В то самое время, как меч и огонь неприятелей поедали собственные владения Карла XII, чужие царства падали к его стопам и подносили ему богатые контрибуции. Столица Польши одиннадцатого мая приняла в свои стены победителя и ожидала себе от него нового короля. Важные головы занялись тогда политикой, военная молодежь – веселостями в кругу обольстительных полек. Можно догадаться, что Адольф не пропускал ни одного редута. Раз вечером, возвратившись очень рано домой, он сидел, раздосадованный, в своей квартире и записывал в памятной книжке следующий приговор: «Польская нация непостоянна!» Такое определение характеру целого народа вылилось у него из души по случаю, что одна прелестная варшавянка, опутавшая его сетями своих черно-огненных глаз и наступившая на сердце его прекрасной ножкой (мелькавшей в танцах, как проворная рыбка в своей стихии), сама впоследствии оказалась к нему неравнодушной, сулила ему целое небо и вдруг предпочла бешеного мазуриста. Едва докончил он свой приговор, ужасный для народа и особенно для известной ему особы, как трабант загремел у его двери огромными шпорами и объявил приказ короля немедленно явиться к его величеству. Некогда ему было думать, зачем. От самого короля узнал он, что отправляется курьером к Шлиппенбаху с известием о новых победах и обещаниями скоро соединиться с лифляндским корпусом в Москве. Вместе с этим поручением велено Адольфу, до нового приказа, остаться на родине своей при генерал-вахтмейстере: так умела все мастерски уладить дипломатика баронессы Зегевольд. Отпуская Траутфеттера, король сказал, что они не надолго расстаются. Неверность польки все еще сверлила сердце Адольфа, как бурав; образ Луизы начал представляться ему в том обольстительном виде, в каком изобразил ее Густав; поручение короля было исполнено милостей, и Адольф в ту же ночь распрощался с Варшавою.
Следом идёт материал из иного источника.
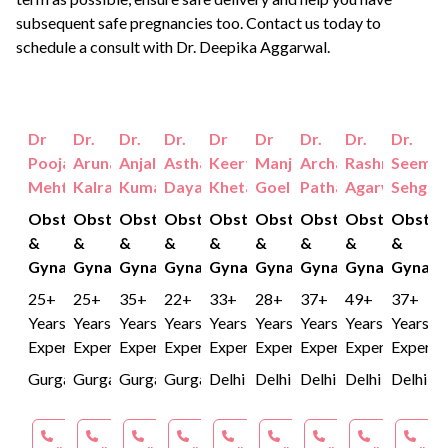
subsequent safe pregnancies too. Contact us today to
schedule a consult with
Dr. Deepika Aggarwal.
Dr
Dr.
Dr.
Dr.
Dr
Dr
Dr.
Dr.
Dr.
Pooja
Aruna
Anjali
Astha
Keerti
Manjusha
Archana
Rashmi
Seema
Mehta
Kalra
Kumar
Dayal
Khetan
Goel
Pathak
Agarwal
Sehgal
Obstetrics
Obstetrics
Obstetrics
Obstetrics
Obstetrics
Obstetrics
Obstetrics
Obstetrics
Obstet
&
&
&
&
&
&
&
&
&
Gynaecology
Gynaecology
Gynaecology
Gynaecology
Gynaecology
Gynaecology
Gynaecology
Gynaecology
Gynaec
25+
25+
35+
22+
33+
28+
37+
49+
37+
Years
Years
Years
Years
Years
Years
Years
Years
Years
Experience
Experience
Experience
Experience
Experience
Experience
Experience
Experience
Experie
Gurgaon
Gurgaon
Gurgaon
Gurgaon
Delhi
Delhi
Delhi
Delhi
Delhi
Book an
Book an
Book an
Book an
Book an
Book an
Book an
Book an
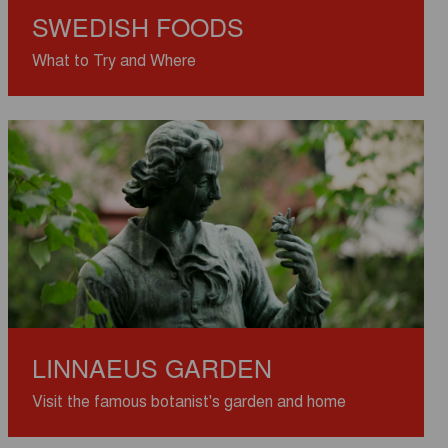
SWEDISH FOODS
What to Try and Where
LINNAEUS GARDEN
Visit the famous botanist's garden and home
Курьер северного героя, которого одно имя бичевало кровь владык и народов, не ехал, а летел. Все шевелилось скорее там, где он являлся, – и люди, и лошади.
– Помилуй, паноче! – говорили польские извозчики почтовым смотрителям, почесывая одною рукой голову, другою прикладываясь к поле их кафтана. – То и дело кричит: рушай да рушай! коней хоть сейчас веди на живодерню.
– Цыц, бисова собака! – бывал ответ смотрителя. – Разве ты не знаешь, что офицер великого короля шведского, нашего пана и отца, делает нам честь скакать на наших лошадях, как ему заблагорассудится? Благодари его милость, что он не впряг тебя самого и не влепил тебе сотни бизунов[240]
, собачий сын!Красноречивые убеждения шведского палаша разогревали и флегму немецкого почтальона. То печально посматривая на бездыханную трубку, у груди его покоившуюся, то умильно кивая шинкам, мимо его мелькавшим, посылал он мысленно к черту шведских офицеров, не позволявших ему ни курить, ни выпить шнапсу, и между тем чаще и сильнее похлопывал бичом над спинами своих тощих лошадей-дромадеров.
– Не Траутфеттер, а Доннерветтер надобно бы ему прозываться, – говорили сквозь зубы немецкие станционные смотрители, подавая рюмку водки бедному страдальцу почтальону, и со всею придворного вежливостию спешили отправить гостя со двора.
Провожаемый такими приветствиями, Адольф прискакал на четвертые сутки в Ригу; узнав, что Шлиппенбах находится в Пернове, отправился туда, передал ему от короля бумаги, и, желая удивить своим нечаянным приездом баронессу и невесту, которая, по мнению его, должна была умирать от нетерпения его видеть, полетел в Гельмет. Здесь у корчмы остановился он, заметив свадебный поезд. Пристальный взгляд на лица крестьян, необыкновенно развязных, и другой взгляд на миловидных крестьяночек, шушукавших промеж себя и лукаво на него поглядывавших, объяснили ему сейчас, что эта свадебная процессия была одна шутка баронессиных гостей.